Authors : Mohammad Hosseini, Brian D Earp, Sebastian Porsdam Mann, Kristi Holmes
As generative artificial intelligence (GenAI) revolutionizes how research is conducted, it also challenges traditional methods of scholarly evaluation. Productivity metrics such as publication and citation counts are widely understood to be poor proxies for gauging meaningful impact. These metrics are becoming even less reliable as GenAI accelerates text-based and computational work while leaving other forms of research labor (e.g. community engagement, in-person mentorship and team development) largely unaffected. This uneven effect risks exacerbating existing evaluative biases.
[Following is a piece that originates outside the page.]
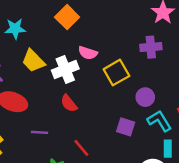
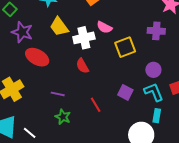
purple circle: (145, 97) -> (153, 70), moved
purple line: (39, 132) -> (58, 94), moved
red line: (81, 148) -> (96, 105), moved

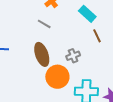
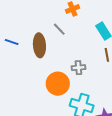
brown ellipse: (42, 54) -> (39, 45), moved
We argue that evaluation reforms should be organized around two categories of ‘distinctly human contributions’ that are indispensable to research, but which are inadequately captured by metrics: (1) the epistemic-ethical category, encompassing situated judgment under accountability (e.g. deciding what to trust, justifying that decision, and standing behind it); and (2) the socio-relational category, encompassing sustained forms of valuable human engagement (e.g. mentoring, teaching, community partnership and trust-building).
We suggest practical mechanisms for supporting evaluation reform including modified CRediT (Contributor Role Taxonomy) statements, recognition of a broader array of outputs, and strengthened narrative CVs and third-person testimonies.
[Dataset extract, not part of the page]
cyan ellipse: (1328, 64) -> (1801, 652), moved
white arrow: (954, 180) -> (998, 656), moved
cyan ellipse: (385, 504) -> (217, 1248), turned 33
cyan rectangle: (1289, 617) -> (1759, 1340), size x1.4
However, we acknowledge that these suggestions, particularly those relying on narrative self-presentation, are themselves vulnerable to GenAI manipulation and are insufficient on their own. If distinctly human contributions to research require judgment and relationships that resist automation, then evaluation cannot be reduced to instruments designed to minimize human evaluative effort.
GenAI, therefore, does not require entirely new systems of evaluation. Rather, it increases the cost of avoiding what good and ethically sound performance evaluation has always required.